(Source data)
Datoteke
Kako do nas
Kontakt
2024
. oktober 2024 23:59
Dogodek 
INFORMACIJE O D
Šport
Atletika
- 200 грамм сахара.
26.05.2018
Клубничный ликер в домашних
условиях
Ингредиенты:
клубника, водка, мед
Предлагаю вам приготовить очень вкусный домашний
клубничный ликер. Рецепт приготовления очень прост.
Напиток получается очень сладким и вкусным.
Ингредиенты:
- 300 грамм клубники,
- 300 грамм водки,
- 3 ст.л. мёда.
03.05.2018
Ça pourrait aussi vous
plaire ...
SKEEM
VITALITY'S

---

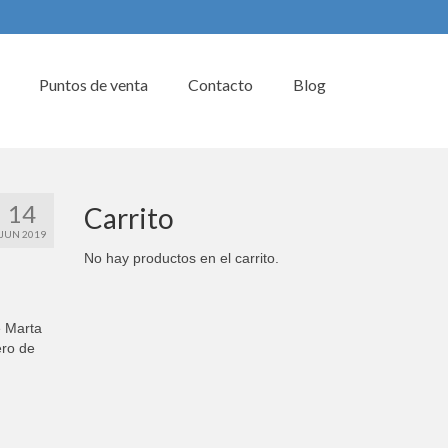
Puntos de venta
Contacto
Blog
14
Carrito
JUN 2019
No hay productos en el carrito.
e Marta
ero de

◆ **Exercise details**
The answer must consist of every line from the records above that holds "грамм".

◆ **Answer for the task**
- 200 грамм сахара.
- 300 грамм клубники,
- 300 грамм водки,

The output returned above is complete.